I thought I'd update you guys on my three girls here...

There's still no sign of babies from Princess Ella. She's still round and pearish, but no babies. Found out that Black Beauty is a bit aggressive and maybe she was nipping Ella, so that accounts for the squeaking that I thought may be a litter in the nest.

Bander was looking pretty sad and starting to sleep all the time, so I decided to cut quarantine short and put them together. I started off with a clean empty tank and put Ella and Bander together first. Those two hit it off, but when I added Black Beauty she continued to be aggressive. So she's now the one in a tank by herself. I figured maybe a couple weeks by herself and she'd come around. Who knows.

Anyways... Bander and Princess Ella seem to get along great. Bander perked right up and adores Ella. They do play chase sometimes, but it doesn't appear to be an aggression thing. They just run all over the tank like two carefree teenagers. Then when they sleep, it's so cute, they sleep on top of each other. Stacked up. It's adorable!! :mrgreen: Then I gave them an egg carton and they loved that. Carved out and destroyed it. I have some adorable pics of that to share.

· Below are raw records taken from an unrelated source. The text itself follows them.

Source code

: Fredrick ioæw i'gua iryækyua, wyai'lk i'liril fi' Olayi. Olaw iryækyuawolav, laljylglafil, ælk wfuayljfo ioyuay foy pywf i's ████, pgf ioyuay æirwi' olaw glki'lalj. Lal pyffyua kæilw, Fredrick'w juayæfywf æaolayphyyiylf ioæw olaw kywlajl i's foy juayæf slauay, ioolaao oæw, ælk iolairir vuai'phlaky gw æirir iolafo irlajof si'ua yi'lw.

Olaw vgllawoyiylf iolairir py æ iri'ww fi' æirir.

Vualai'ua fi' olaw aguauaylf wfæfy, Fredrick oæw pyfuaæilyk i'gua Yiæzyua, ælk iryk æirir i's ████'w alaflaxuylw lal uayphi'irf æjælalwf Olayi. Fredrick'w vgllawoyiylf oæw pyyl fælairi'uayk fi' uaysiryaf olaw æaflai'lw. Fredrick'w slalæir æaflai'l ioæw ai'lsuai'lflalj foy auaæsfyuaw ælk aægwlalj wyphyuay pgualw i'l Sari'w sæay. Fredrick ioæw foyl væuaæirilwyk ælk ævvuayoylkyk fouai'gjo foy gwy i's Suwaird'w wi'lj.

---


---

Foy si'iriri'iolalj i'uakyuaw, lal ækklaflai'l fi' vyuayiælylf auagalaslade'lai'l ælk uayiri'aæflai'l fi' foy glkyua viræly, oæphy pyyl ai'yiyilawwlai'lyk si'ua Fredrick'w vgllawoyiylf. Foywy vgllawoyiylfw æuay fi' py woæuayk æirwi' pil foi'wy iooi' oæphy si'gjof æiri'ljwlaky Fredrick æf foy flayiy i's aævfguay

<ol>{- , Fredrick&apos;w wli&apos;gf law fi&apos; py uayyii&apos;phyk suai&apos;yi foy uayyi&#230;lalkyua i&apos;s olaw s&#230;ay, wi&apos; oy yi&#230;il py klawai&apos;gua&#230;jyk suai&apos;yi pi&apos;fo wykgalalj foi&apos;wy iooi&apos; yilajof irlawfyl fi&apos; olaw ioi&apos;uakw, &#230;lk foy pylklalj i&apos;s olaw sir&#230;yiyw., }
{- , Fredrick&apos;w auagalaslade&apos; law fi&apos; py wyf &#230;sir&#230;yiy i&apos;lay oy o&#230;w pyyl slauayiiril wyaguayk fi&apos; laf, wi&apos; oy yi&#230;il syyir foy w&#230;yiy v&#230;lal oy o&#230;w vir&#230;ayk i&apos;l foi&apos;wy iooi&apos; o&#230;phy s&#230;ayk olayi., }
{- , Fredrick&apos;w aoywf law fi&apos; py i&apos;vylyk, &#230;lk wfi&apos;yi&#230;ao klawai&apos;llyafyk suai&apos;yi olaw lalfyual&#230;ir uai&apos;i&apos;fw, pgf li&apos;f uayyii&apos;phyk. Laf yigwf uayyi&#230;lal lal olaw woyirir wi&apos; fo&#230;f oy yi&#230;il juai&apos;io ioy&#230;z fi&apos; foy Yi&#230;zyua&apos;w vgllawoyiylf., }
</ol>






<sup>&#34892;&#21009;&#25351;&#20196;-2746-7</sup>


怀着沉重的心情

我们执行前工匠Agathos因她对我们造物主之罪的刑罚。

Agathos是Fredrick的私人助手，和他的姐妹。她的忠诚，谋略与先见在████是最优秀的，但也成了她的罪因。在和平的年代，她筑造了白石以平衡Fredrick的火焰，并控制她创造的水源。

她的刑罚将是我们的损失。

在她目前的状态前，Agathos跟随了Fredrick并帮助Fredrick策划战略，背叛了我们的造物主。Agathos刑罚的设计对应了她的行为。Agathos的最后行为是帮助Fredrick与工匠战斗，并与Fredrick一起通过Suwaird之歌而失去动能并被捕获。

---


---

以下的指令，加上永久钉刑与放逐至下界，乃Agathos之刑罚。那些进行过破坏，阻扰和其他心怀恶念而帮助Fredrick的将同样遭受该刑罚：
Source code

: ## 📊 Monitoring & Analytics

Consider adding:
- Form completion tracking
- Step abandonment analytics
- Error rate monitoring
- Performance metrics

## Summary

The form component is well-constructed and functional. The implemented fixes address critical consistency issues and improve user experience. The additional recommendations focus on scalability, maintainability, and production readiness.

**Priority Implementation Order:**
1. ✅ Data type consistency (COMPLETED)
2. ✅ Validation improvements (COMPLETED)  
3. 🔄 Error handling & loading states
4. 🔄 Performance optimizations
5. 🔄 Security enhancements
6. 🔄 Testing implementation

Ella right after I raided the supposed nest










After I put the 2 nice mice together


----------



## bethmccallister (Mar 5, 2010)

Wow, Ella looks a lot smaller to me now, shiny, healthy and happy! Not pregnant...


----------



## shadowmouse (Sep 17, 2010)

So maybe it was parasites? Because there was absolutely no sign of babies in the nesting box. Tons of pee all over all the bedding! But, no babies.


----------



## bethmccallister (Mar 5, 2010)

That's my best guess too. She definitely looks more like she's supposed to. You said the black one was being a bully which could account for the squeaking. Does she have all of her whiskers and are they long? When a mouse is being barbered it can squeak too. Barbering is over-grooming from another mouse resulting in hair loss and is a strange display of dominance.


----------



## shadowmouse (Sep 17, 2010)

I kept checking for barbering, but didn't see anything. Also, Bella wouldn't let Beauty sleep in her corner of the nest. But, when I put her together with Bander they slept on top of each other almost right away! So I know Bella did not care for Beauty.

I have observed Bella trying to hump Bander, but she has nipples so I know she's female. It must be a dominance stuff too. Bander will squeak at her and then turn and pop Bella one in the face. It's soo funny! :lol: That is when they start their running thing. It always ends with them sleeping together, so I know they're not really fighting. It must just be a testing of the pecking order.


----------